> WHAT TO DO
Give back the whole listing exactly as written, pictures excluded.

> WORKING DATA

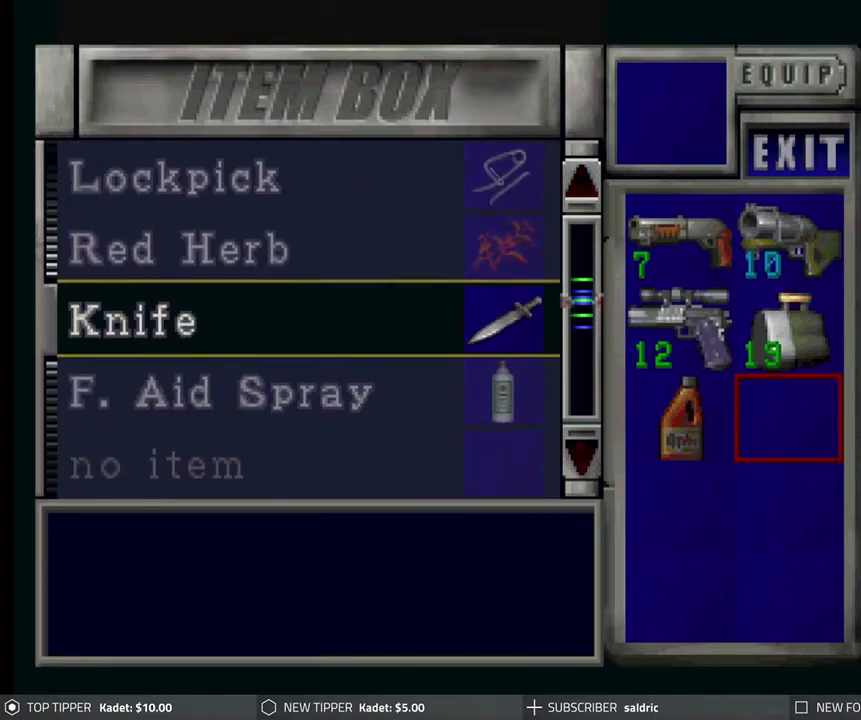
{"buttons": [], "left_stick": "center", "events": []}
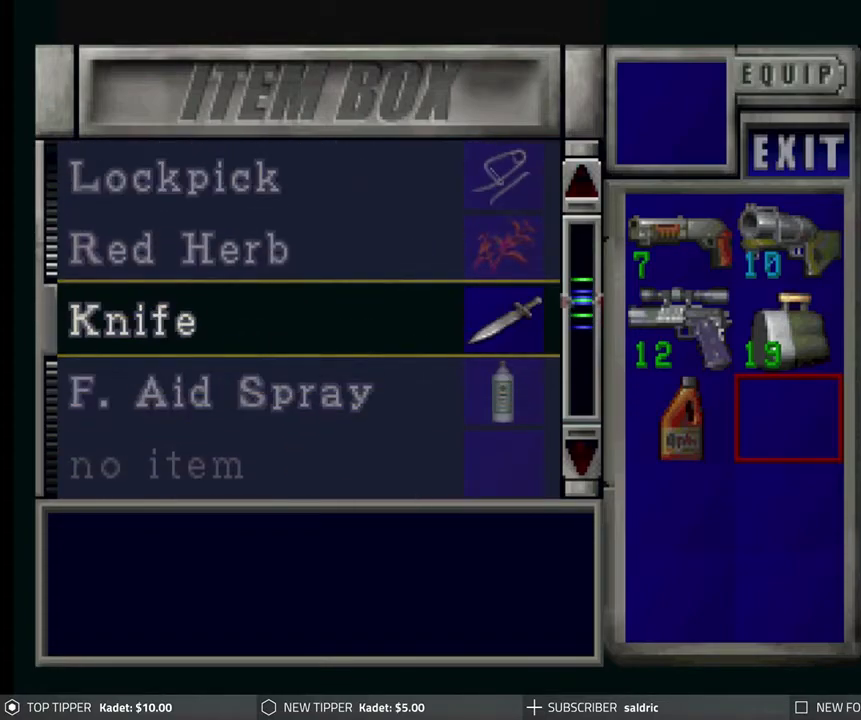
{"buttons": ["DPAD_UP"], "left_stick": "center", "events": [[133, "DPAD_UP", "down"], [233, "DPAD_UP", "up"], [317, "DPAD_UP", "down"], [400, "DPAD_UP", "up"], [500, "DPAD_UP", "down"]]}
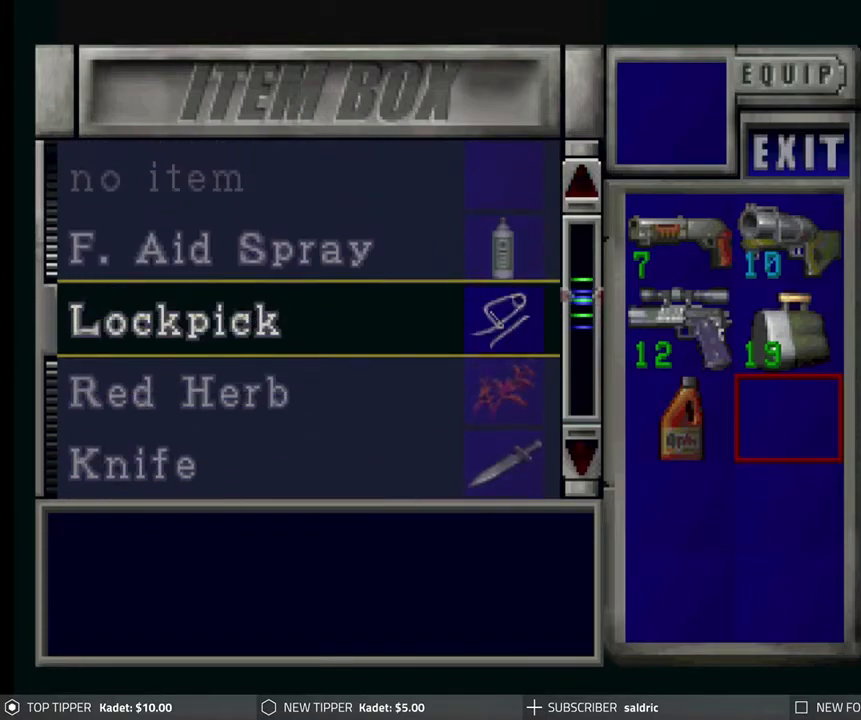
{"buttons": [], "left_stick": "center", "events": [[50, "DPAD_UP", "up"], [367, "DPAD_UP", "down"], [467, "DPAD_UP", "up"]]}
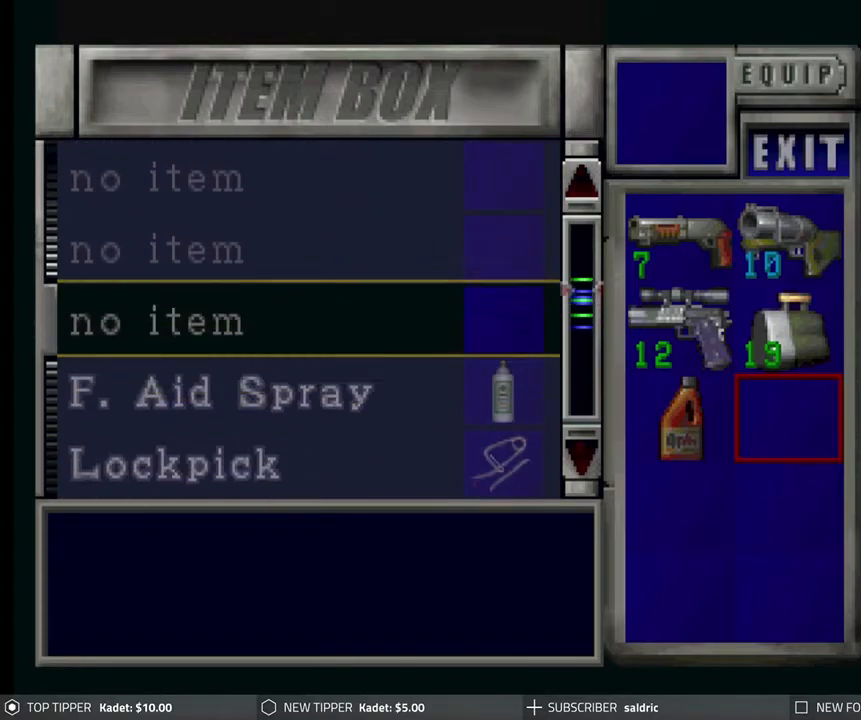
{"buttons": [], "left_stick": "center", "events": [[50, "DPAD_UP", "down"], [150, "DPAD_UP", "up"], [267, "DPAD_UP", "down"], [367, "DPAD_UP", "up"]]}
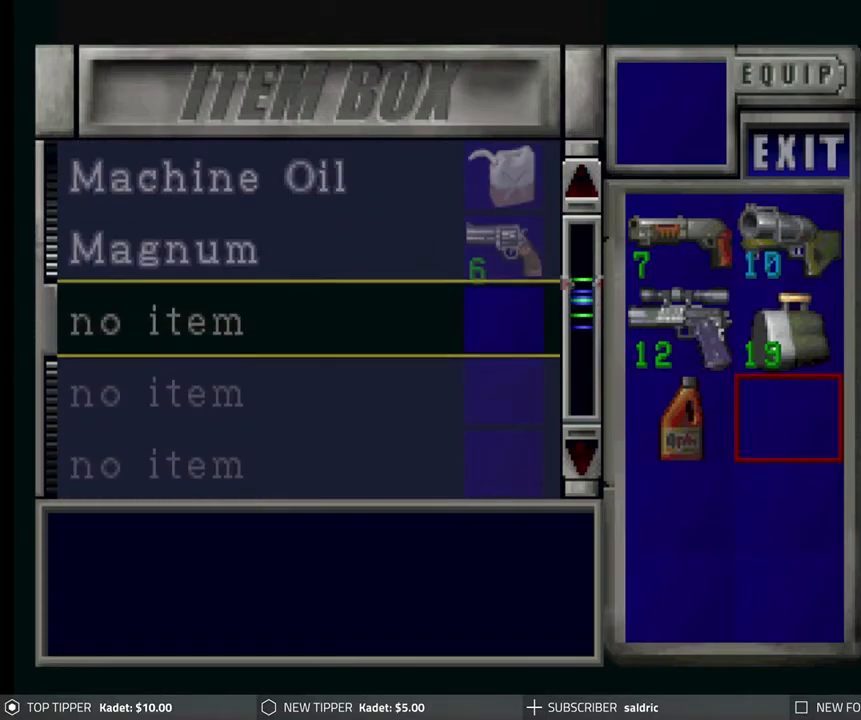
{"buttons": ["DPAD_UP"], "left_stick": "center", "events": [[167, "DPAD_UP", "down"]]}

> WRITTEN SOLUTION
{"buttons": [], "left_stick": "center", "events": []}
{"buttons": ["DPAD_UP"], "left_stick": "center", "events": [[133, "DPAD_UP", "down"], [233, "DPAD_UP", "up"], [317, "DPAD_UP", "down"], [400, "DPAD_UP", "up"], [500, "DPAD_UP", "down"]]}
{"buttons": [], "left_stick": "center", "events": [[50, "DPAD_UP", "up"], [367, "DPAD_UP", "down"], [467, "DPAD_UP", "up"]]}
{"buttons": [], "left_stick": "center", "events": [[50, "DPAD_UP", "down"], [150, "DPAD_UP", "up"], [267, "DPAD_UP", "down"], [367, "DPAD_UP", "up"]]}
{"buttons": ["DPAD_UP"], "left_stick": "center", "events": [[167, "DPAD_UP", "down"]]}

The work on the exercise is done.